== Предложенный отрывок ==
О 9 января могли бы сказать кающиеся ныне то же, что декабристы о 14 декабря: «В этот день надо плакать и молиться».
— Если бы снова началась революция, я не вышел бы из комнаты! — объявил мне бывший член «христианского братства революционной борьбы».
— Вот когда отхлестаем мы по щекам эту подлую русскую революцию, эту подлую русскую интеллигенцию! — воскликнул бывший марксист, теперешний «национал-либерал», заговорив со мною о книге, в которой русскую интеллигенцию русские интеллигенты собираются подвергнуть Страшному Суду.
Я хотел было напомнить ему, что какова ни на есть русская интеллигенция, она все же единственная, другой нет и неоткуда взять, — да так и не решился; он захлебывался от ярости; казалось, что этот благовоспитанный человек вот-вот разразится непристойной бранью.
Не звучит ли в современных поношениях русской интеллигенции — пусть виновной, но все же матери, русскими интеллигентами, пусть невинными, но все же детьми, — эта неслыханная в веках и народах, истинно-русская матерная брань?
Я промолчал — да он бы и не услышал меня: уже горел в глазах его тот восторг самобичевания, самоистребления, то сладострастие позора, которые в области нравственной соответствуют физическому сладострастию побоев, мазохизму. Недаром, видно, русская реакция совпала с русской порнографией: все эти кающиеся похожи не то на сологубовских мальчиков, которых другие секут, не то на гоголевскую унтер- офицершу, которая сама себя высекла, и чья-то «милостивая усмешка» приосеняет это добровольное сечение.
===
Выпишите дословно из отрывка о русской интеллигенции фрагмент от слов «Я хотел было» до слов «разразится непристойной бранью.».
== Набор данных ==
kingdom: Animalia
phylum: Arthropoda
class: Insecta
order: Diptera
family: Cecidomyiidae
===
== Набор данных ==
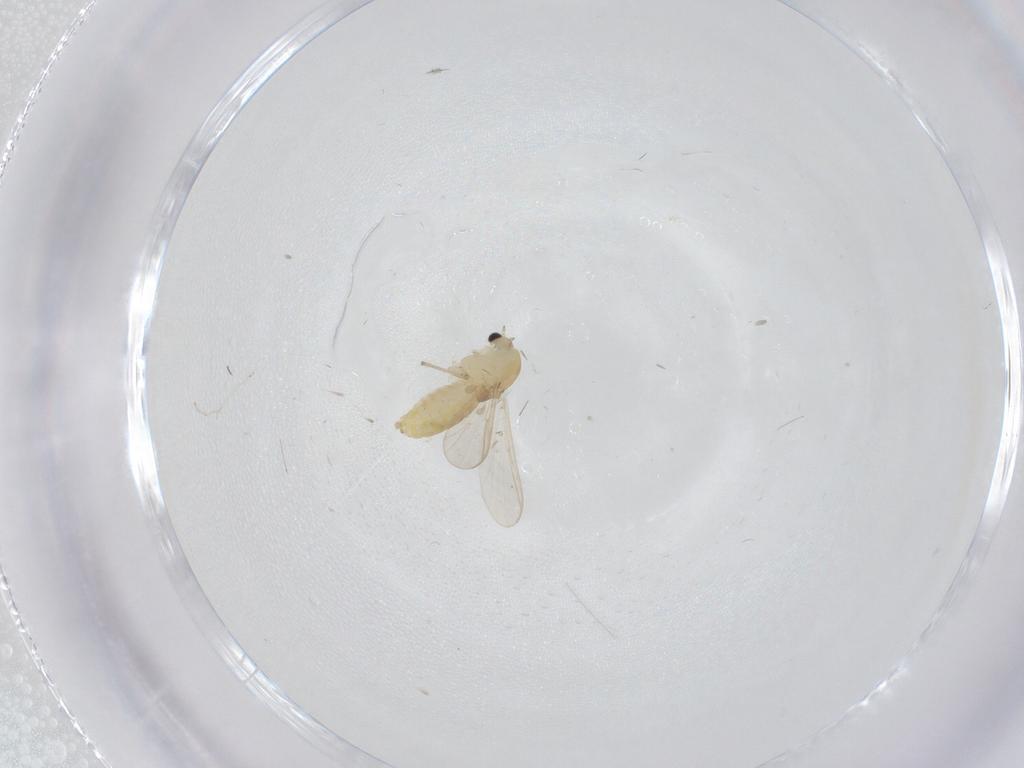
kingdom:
===
* Решение задачи:
Я хотел было напомнить ему, что какова ни на есть русская интеллигенция, она все же единственная, другой нет и неоткуда взять, — да так и не решился; он захлебывался от ярости; казалось, что этот благовоспитанный человек вот-вот разразится непристойной бранью.